La Mezzanine est un tour de force. La richesse du monde qu'il développe n'a d'égale que le vide sidérant de son action... Jugez-en : le narrateur sort de sort bureau durant sa pause -déjeuner pour aller remplacer la paire de lacets qui s'est cassée le matin. Pour cela, il prendra un escalator, ira aux toilettes, se rendra dans un magasin et s’assoira sur un banc pour lire un livre de poche. Et c'est tout... Cette immense odyssée humaine sera pourtant l'occasion d'une impressionnante exploration existentielle faites d'observations, de souvenirs et d'introspection. "La mezzanine", c'est Proust maniant un microscope électronique. Bluffant...
Nicholson Baker met en mots des événements si infimes qu'ils existent à peine. Il décrit avec une exactitude féroce des sensations fugaces que nous avons tous connues, de ces événements qu'aucun auteur n'avait jusqu'ici jugé dignes d'être couchés sur le papier et qui pourtant sont rendus aussi porteurs de signification qu'un crash de Boeing. Ce lacet qui lache est porteur d'une foule d'associations avec l'enfance du narrateur, avec la civilisation toute entière qui le porte, et n'aurait pas à rougir d'être comparé à la madeleine du grand Marcel. Le cycle mécanique d'un escalator est riche des liens qu'il tisse avec une foule de petites expériences personnelles, jeux intimes, peurs, petits calculs et autres sensations.
"La Mezzanine" est ainsi une plongée au cœur de la matière, celle des textures, du toucher , de la forme des choses. Une réflexion sur l'escalator et ses rainures, nous amène à considère la trace d'un patin sur la glace et, en un grossissement énorme à se plonger dans les rainures d'un disque de vinyle. Étonnant. Baker s'intéresse à notre fascination des choses qui se répètent, comme ces mécanismes auto-régénérants dans ce qu'il appelle "the renewing of newness" et dont on trouve (c'est moi qui ajoute ici) des videos sur youtube du style " the most satisfying video ever" et dont la disparition et le retour "botanique" des rainures d’escalator (ou la boucle délicieusement décalée de sa rampe caoutchouteuse) sont un bon exemple. On notera aussi la chosification de l'humain au sein de ces mécanismes, portés à l'intérieur des murs, ou lancés comme des billes à travers les portes tournantes des centres commerciaux)
Le héros de Baker est, dans cette heure fatidique qui le mène vers le lacet réparateur, comme un gosse qui verrait le monde avec une acuité visuelle extraordinaire.

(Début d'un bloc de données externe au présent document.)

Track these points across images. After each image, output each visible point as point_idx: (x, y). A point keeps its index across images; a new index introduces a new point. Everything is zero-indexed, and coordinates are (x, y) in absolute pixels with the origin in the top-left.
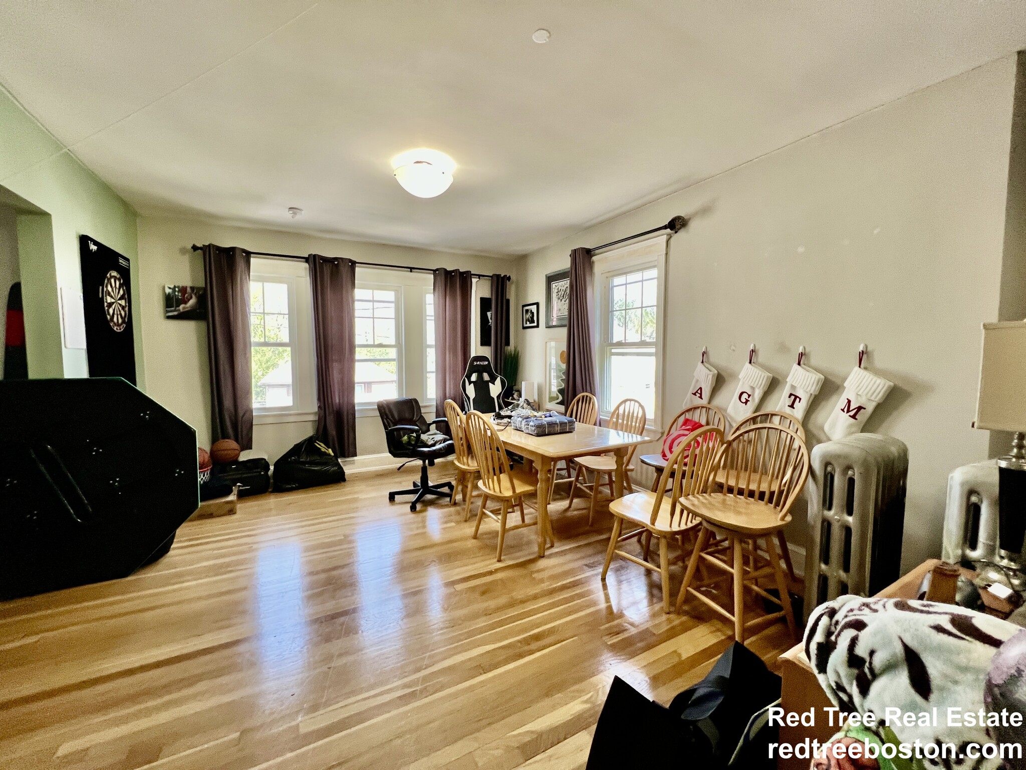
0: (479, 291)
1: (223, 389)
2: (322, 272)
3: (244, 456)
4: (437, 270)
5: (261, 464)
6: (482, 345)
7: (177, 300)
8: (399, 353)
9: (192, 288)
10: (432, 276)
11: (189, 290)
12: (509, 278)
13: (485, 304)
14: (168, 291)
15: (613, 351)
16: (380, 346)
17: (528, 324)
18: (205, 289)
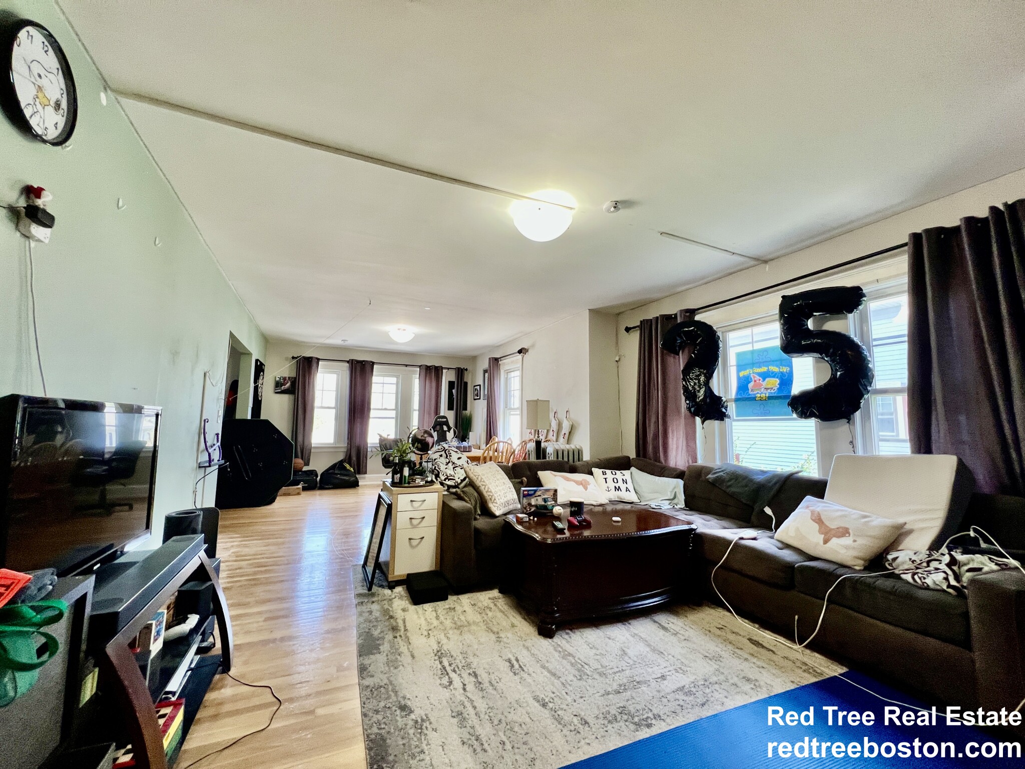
0: (447, 377)
1: (299, 431)
2: (356, 368)
3: (305, 469)
4: (421, 366)
5: (313, 473)
6: (448, 409)
7: (281, 383)
8: (397, 414)
9: (289, 378)
10: (419, 369)
11: (287, 379)
12: (466, 370)
13: (451, 385)
14: (277, 379)
15: (512, 413)
16: (386, 409)
17: (476, 398)
18: (295, 378)
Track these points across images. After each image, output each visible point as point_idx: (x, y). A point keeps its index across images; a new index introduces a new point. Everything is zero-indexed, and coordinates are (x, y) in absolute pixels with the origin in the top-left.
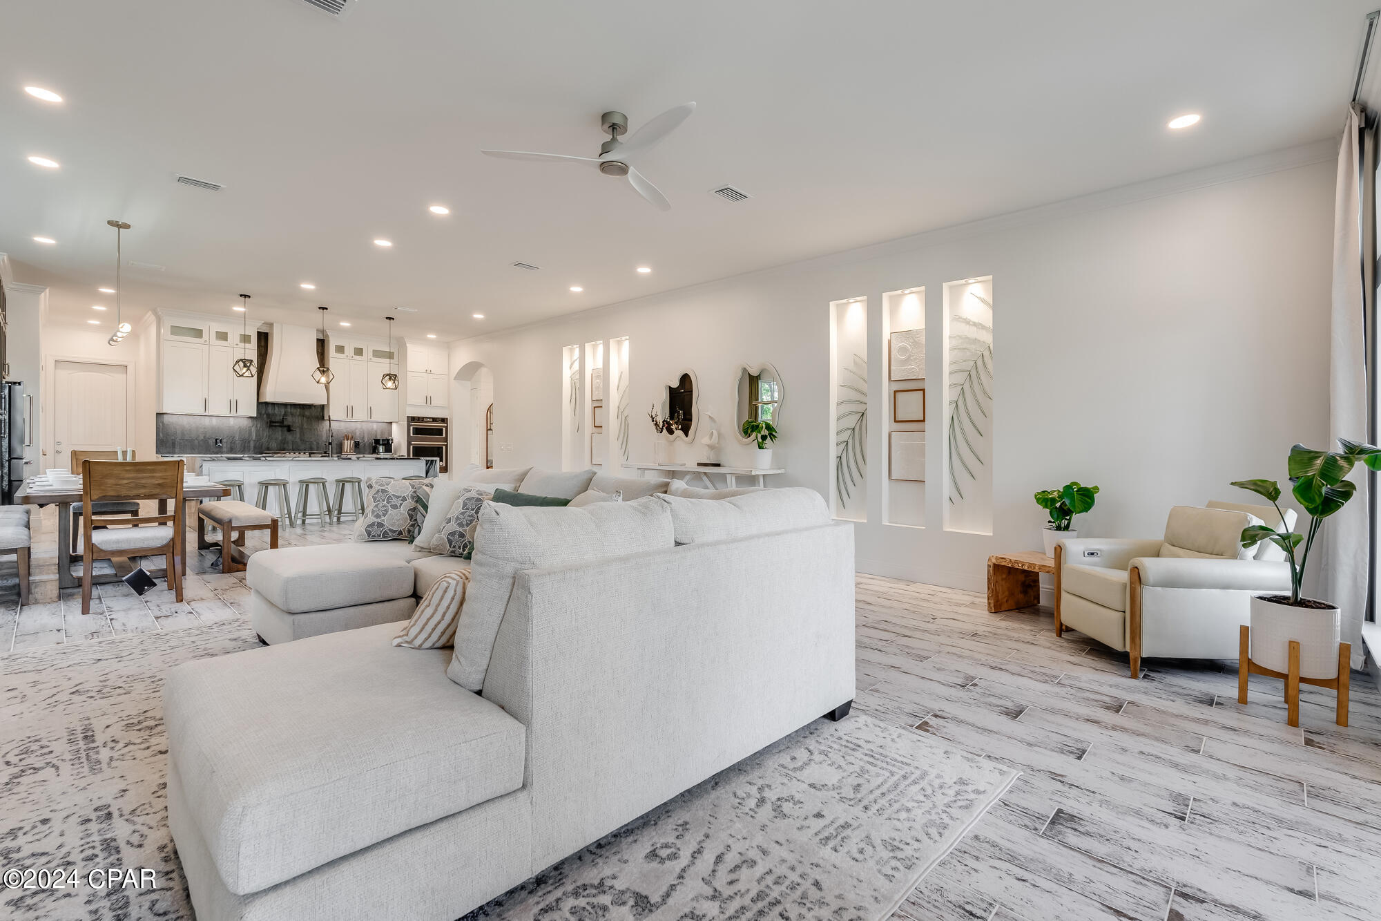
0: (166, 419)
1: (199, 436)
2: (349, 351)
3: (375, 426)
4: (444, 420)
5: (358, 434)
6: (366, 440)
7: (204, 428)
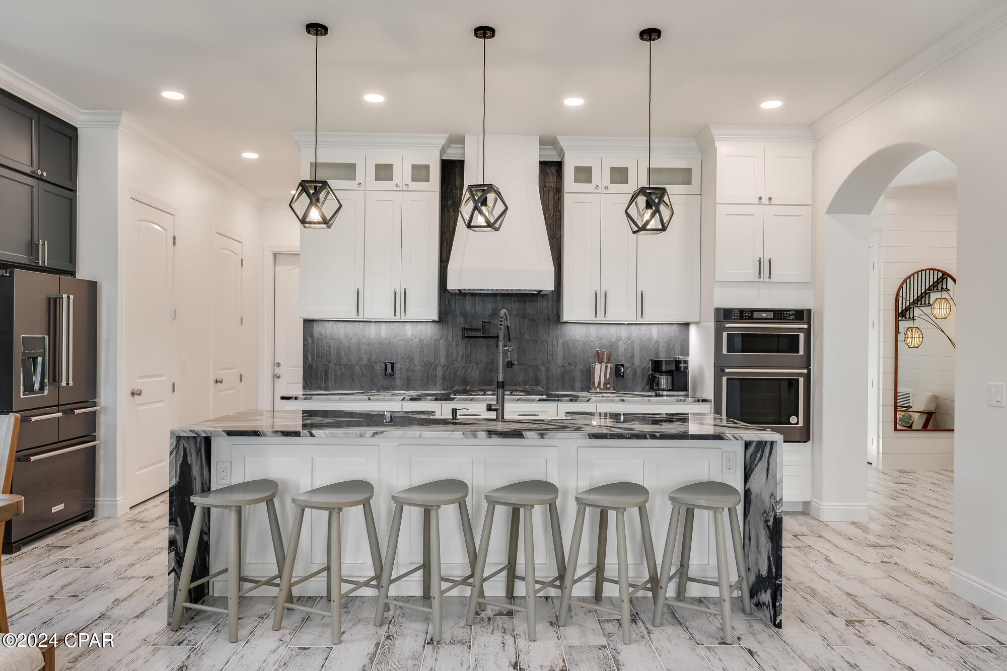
0: (317, 329)
1: (360, 358)
2: (602, 176)
3: (655, 332)
4: (801, 315)
5: (621, 350)
6: (637, 362)
7: (369, 344)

Il tisse par le travers de son récit, mais aussi par de massives notes de bas de page, un fabuleux réseau de connections entre les choses (ces notes de bas de page sont une intrusion volontaire qui participe à donner l'illusion d'un traité technique, d'un wiki bordélique... ). Sous sa plume, le monde apparaît bourré jusqu'à la gueule d’intentionnalités (et des micro-machines chargées de les mener à bien). Le kitsch de Kundera n'est pas loin... La moindre action de l'auteur chez son blanchisseur, le moindre papier signé, met en branle toute une économie, tout un monde, tout un réseau d'acteurs qui amèneront au final chez lui des chemises bien repassées ou des factures bien payées.

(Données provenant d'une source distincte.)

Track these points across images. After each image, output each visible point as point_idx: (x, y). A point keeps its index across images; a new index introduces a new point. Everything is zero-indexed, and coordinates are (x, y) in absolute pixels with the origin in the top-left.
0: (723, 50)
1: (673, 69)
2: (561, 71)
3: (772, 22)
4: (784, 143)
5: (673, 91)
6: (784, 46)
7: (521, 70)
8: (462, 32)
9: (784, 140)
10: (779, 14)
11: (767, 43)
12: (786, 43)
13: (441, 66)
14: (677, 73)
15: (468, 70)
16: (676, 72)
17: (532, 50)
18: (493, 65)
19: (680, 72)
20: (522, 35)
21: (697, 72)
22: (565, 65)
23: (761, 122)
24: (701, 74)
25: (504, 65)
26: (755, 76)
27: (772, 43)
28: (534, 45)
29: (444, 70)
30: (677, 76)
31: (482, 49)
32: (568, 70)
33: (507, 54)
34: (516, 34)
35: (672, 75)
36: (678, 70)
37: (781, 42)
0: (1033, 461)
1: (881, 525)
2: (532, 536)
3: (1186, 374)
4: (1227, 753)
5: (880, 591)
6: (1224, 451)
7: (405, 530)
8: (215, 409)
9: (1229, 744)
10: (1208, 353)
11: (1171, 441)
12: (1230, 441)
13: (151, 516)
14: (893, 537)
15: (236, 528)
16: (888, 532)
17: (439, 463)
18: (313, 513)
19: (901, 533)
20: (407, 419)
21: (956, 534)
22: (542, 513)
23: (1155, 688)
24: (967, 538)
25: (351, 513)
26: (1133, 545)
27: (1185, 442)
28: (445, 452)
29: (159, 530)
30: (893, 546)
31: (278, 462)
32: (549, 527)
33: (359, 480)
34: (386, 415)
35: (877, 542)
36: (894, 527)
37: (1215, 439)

Faux psychologue mais vrai génie, Baker s'intéresse aussi à notre psyché, à nos mode de pensées et s'amuse aussi à traquer toutes sortes de minuscules ressorts psychologiques, infimes frustrations ou joies, comme il s’acharne à vouloir décoder la fréquence même de nos idées (indice d'un micro-management de soi chez le narrateur à la limite de la psychose). Comme un fou à l’affût de son propre flux de conscience , le narrateur essaie ainsi de repérer les idées qui sont héritées de nos souvenirs d’enfance et celles qui sont véritablement la marque de l'adulte en nous. C'est moins original que le reste, mais il s'attaque aussi aux petites stratégies de non-communication (presque zoologiques) qui traversent la journée d'un employé de bureau. Cette facette psychologique du livre n'est pas moins vertigineuse que ses observation plus matérielles.
Je me promettais d’être bref, raté... Sachez juste que ce livre est très drôle, et d'une lecture un peu exigeante. Le style est précis, et très clair mais chaque chapitre déborde d'une richesse et d'une méticulosité qui peut impressionner ou fatiguer. Ne prenez pas ce bouquin trop au sérieux, mais goûtez avec plaisir ce texte rare d'une intelligence débridée. Recommandé à 110 % , guys et guysettes!!!